2.Traffic that is destined to AS 400 goes through the R2-ISP(B) link.
3.All other traffic should prefer default route 0.0.0.0 through the R1-ISP(A) link.
4.If the R1-ISP(A) link fails, all traffic should go through the R2-ISP(B) link.

The inbound traffic policy is:
1.Traffic that is destined for network 10.10.10.0/24 from the Internet should come from the ISP(A)-R1 link.
2.Traffic that is destined for network 10.10.20.0/24 from the Internet should come from the ISP(B)-R2 link.
3.If one ISP fails, the other ISP should route traffic back to AS 100 from the Internet for all the networks

Please note the above is taken from cisco website . They have given configurations for the same but I could not get the whole of it. Could you please explain it how well can we achieve the requirements mentioned above ?

Hello Dakshinamurthy

Remember that you have full control over traffic that is sent from your AS to other AS’es. You don’t have ultimate control over incoming traffic, however, you can influence it in various ways. For influencing incoming traffic, take a look at this post:

If you do want to adjust incoming traffic, before you inject any BGP attributes into your ISP’s AS’es, have a chat with them and tell them what you want to do. They are often very accommodating in such cases.

Now specifically, for your outbound traffic policy, numbers 1 and 2 will happen automatically simply because of BGP routing. Number 3 can be configured most simply by adjusting the Weight Attribute. You can also adjust other attributes to achieve this. For a link failure (number 4) BGP will (eventually) reconverge, but you may want to use Next Hop Tracking and Additinoal Paths BGP features to speed up convergence.

For inbound, as mentioned before, talk first with your ISPs. It may be that they will do all the routing for you. They may ask you to configure some things on your end as well. The attributes involved in this are those described in the shared post above.

I hope this has been helpful!

Laz

Thank you Laz for the clear explanation.

I’m trying to create a network which connects to the Internet as indicated in the image below.

I have a single multihome setup with each router also connected to multilayer switches. I’d like the routers to load-balance by setting two default routes: one to the ISP and one to the other router.

How can I prevent the routers from looping traffic and have failover to the other router if one ISP fails?

Hello Au

There are several issues to be dealt with here and several solutions for them. These include:

Connectivity of Routers to the ISPs - This is achieved using BGP. Typically, you have a BGP AS on your own routers, and then each ISP provides you with an AS of its own, and you create eBGP peerings.

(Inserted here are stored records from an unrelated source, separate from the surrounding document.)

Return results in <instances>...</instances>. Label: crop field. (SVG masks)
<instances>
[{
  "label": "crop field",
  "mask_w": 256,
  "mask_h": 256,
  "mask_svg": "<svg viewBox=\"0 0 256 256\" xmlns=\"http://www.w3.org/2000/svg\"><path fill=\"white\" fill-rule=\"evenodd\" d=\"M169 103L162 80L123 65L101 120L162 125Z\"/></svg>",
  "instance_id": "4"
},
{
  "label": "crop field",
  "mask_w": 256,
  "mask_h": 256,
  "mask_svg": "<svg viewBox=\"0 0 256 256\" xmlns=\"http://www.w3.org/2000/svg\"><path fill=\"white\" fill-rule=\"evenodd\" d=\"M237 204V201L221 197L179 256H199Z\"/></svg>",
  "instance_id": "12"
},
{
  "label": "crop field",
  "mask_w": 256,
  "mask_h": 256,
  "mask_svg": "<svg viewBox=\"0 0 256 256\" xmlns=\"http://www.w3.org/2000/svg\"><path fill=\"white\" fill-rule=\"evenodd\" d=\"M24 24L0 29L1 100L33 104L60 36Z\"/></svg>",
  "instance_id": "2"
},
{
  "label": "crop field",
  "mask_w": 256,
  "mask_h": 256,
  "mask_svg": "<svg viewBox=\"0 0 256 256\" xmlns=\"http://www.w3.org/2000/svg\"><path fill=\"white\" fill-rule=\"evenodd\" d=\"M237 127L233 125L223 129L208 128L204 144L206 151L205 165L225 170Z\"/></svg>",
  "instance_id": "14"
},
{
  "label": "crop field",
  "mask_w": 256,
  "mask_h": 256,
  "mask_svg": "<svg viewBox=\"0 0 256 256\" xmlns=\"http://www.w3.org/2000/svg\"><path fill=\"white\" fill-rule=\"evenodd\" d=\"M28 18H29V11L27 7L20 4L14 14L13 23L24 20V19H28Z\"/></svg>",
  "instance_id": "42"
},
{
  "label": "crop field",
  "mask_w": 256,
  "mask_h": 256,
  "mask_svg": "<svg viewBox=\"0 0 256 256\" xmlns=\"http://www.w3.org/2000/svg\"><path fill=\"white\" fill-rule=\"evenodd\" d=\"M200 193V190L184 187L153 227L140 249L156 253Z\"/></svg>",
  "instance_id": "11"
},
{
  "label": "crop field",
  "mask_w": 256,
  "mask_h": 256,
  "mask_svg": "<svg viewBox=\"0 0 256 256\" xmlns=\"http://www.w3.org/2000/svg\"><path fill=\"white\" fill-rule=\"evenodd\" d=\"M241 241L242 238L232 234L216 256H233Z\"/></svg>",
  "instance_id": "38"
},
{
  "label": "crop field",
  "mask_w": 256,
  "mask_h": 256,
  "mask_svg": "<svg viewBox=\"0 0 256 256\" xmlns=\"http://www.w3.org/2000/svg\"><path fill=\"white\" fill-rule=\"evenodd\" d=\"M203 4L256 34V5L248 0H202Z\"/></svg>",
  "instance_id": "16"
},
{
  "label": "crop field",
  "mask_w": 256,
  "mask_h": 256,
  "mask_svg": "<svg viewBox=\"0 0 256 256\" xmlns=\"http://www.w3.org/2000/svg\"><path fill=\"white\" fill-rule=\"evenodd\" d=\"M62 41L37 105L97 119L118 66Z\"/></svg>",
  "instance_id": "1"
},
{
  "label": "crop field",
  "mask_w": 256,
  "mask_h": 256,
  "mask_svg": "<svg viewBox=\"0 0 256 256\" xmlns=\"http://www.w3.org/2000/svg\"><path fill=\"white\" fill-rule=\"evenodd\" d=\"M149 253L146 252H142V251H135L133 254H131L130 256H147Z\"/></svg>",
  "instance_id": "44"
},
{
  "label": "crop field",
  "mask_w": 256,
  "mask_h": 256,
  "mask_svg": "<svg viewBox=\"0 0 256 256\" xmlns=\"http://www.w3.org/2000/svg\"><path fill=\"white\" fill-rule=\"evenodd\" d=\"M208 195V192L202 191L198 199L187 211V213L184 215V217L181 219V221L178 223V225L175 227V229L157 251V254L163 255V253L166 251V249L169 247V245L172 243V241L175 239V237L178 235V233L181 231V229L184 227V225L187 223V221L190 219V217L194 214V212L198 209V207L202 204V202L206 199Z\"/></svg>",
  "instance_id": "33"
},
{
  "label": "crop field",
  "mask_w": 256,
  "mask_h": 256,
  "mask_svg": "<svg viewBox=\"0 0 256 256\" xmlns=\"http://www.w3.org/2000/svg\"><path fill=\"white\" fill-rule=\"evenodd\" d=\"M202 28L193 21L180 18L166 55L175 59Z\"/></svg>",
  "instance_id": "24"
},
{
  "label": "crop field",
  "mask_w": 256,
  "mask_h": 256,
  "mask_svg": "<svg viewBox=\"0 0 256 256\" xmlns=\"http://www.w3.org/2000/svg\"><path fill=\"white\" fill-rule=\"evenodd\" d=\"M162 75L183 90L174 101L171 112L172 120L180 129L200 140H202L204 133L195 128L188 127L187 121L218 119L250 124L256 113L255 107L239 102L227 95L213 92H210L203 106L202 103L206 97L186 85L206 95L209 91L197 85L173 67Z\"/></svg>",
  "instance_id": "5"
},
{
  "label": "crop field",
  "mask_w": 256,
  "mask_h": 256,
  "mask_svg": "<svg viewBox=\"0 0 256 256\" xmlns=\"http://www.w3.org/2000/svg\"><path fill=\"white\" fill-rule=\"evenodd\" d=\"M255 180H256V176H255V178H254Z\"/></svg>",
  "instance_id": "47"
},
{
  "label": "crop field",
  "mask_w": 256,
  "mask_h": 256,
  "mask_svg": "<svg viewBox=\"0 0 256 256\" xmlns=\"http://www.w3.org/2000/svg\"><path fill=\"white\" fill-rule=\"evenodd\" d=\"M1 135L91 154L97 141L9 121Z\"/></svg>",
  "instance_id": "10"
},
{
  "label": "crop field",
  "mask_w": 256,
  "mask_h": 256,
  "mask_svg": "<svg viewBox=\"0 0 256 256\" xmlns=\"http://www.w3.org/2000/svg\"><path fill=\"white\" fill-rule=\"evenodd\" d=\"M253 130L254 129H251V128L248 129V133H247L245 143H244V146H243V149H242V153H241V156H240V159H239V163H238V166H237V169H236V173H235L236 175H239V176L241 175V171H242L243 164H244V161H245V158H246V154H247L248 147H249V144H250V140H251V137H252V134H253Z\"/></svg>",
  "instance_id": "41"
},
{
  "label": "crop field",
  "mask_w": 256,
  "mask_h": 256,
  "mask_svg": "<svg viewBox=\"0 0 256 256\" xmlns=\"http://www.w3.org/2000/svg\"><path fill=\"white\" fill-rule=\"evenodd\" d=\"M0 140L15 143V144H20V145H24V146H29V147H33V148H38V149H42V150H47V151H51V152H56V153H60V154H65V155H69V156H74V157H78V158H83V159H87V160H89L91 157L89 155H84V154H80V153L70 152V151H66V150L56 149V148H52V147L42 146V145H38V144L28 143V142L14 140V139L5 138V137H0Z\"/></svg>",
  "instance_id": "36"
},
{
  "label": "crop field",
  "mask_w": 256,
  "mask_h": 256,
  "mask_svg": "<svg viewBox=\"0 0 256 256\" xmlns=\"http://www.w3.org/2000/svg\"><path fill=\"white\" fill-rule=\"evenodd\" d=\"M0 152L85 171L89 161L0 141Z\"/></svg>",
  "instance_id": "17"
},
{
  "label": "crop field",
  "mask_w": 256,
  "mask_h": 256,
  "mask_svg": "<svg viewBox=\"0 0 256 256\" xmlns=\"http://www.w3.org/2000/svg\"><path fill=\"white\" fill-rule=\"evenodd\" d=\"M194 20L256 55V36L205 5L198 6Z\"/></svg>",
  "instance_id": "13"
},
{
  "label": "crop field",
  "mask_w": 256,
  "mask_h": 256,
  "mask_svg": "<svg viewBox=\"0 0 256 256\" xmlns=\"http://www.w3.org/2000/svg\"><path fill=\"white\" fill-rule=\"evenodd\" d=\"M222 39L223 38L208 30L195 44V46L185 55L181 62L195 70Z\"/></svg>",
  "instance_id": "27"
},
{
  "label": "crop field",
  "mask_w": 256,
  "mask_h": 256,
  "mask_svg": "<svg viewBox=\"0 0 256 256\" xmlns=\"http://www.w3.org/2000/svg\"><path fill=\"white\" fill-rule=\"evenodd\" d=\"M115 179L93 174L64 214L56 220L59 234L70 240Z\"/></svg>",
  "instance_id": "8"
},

You can then adjust your BGP Attributes and parameters in the routers so that if connectivity is lost, one router will take over from the other.

Connectivity between routers and internal MLS’es - Here you can either use a first-hop redundancy protocol (FHRP) such as HSRP in order to allow the MLS’es to reach either router. Typically however, in such a situation, you would use some for of equal cost or unequal cost routing so that you can direct traffic to whichever edge router you want. This way, if a router is lost, routing protocols will dynamically detect this and send traffic in the appropriate direction.

Connectivity between MLS’es and internal network - Here in most cases you will use an FHRP such as HSRP so that internal devices will have a redundant gateway. If one of the switches fails, internal hosts will not lose connectivity, but will continue to have access using the other switch as the gateway.

In all three cases, avoiding loops on the routers simply involves employing routing protocols and configurations appropriately.

I hope this has been helpful!

Laz

Hi Rene,
In the example of dual homed (connected to a single ISP router using dual links), one way to load share is by configuring loopbacks on both routers, configure reachability between the loopbacks (via static route or IGP) and use update-source, ebgp multi-hop 2, commands to get the BGP up and load share across the 2 links.

Is there another way? like configure 2 neighbor statements to the same ISP router and use maximum-paths 2?